Your task
What you return must be every line below that includes the word "final".

Segment Open

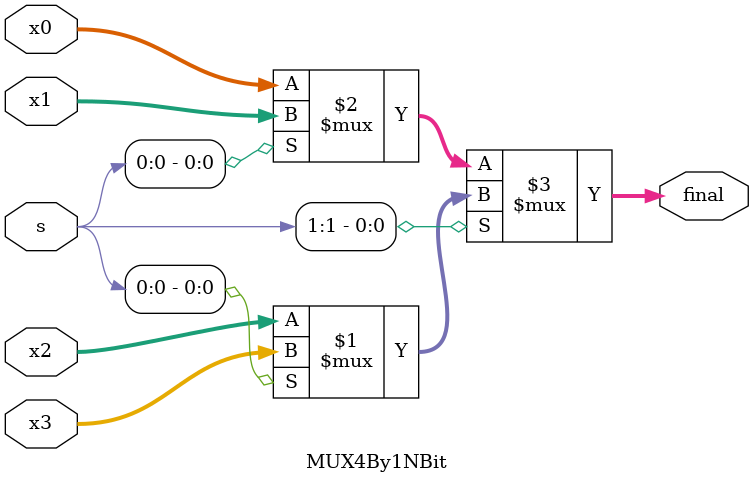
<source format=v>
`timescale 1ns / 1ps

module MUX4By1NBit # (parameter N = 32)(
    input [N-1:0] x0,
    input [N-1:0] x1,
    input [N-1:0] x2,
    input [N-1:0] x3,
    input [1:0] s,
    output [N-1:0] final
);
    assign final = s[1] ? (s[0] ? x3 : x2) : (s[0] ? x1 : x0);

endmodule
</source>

Segment Closed
Segment Open

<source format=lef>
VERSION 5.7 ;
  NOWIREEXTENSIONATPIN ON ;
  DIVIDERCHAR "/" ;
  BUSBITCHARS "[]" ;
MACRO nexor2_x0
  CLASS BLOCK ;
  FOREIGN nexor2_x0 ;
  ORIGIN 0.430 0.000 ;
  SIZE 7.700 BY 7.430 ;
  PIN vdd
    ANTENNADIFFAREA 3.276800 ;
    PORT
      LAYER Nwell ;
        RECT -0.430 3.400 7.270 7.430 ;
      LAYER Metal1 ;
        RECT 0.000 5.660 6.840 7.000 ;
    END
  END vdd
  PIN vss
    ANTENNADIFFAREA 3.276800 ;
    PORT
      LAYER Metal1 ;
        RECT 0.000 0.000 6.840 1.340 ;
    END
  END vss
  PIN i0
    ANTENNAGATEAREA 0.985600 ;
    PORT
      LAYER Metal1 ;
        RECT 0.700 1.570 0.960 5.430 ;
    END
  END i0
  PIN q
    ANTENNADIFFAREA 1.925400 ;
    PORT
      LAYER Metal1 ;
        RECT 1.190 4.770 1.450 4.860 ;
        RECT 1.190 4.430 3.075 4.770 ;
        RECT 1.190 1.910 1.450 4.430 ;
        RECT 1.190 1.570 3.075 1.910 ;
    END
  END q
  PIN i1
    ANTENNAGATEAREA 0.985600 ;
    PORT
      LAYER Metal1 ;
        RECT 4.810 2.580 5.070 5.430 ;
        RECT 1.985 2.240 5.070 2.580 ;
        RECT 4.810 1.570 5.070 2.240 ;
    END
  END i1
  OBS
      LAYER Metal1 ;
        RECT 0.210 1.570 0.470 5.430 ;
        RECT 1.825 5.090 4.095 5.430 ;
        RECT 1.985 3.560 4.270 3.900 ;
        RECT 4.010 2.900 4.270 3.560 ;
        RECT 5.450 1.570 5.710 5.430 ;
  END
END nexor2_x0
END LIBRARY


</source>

Segment Closed

Answer to this task
    output [N-1:0] final
    assign final = s[1] ? (s[0] ? x3 : x2) : (s[0] ? x1 : x0);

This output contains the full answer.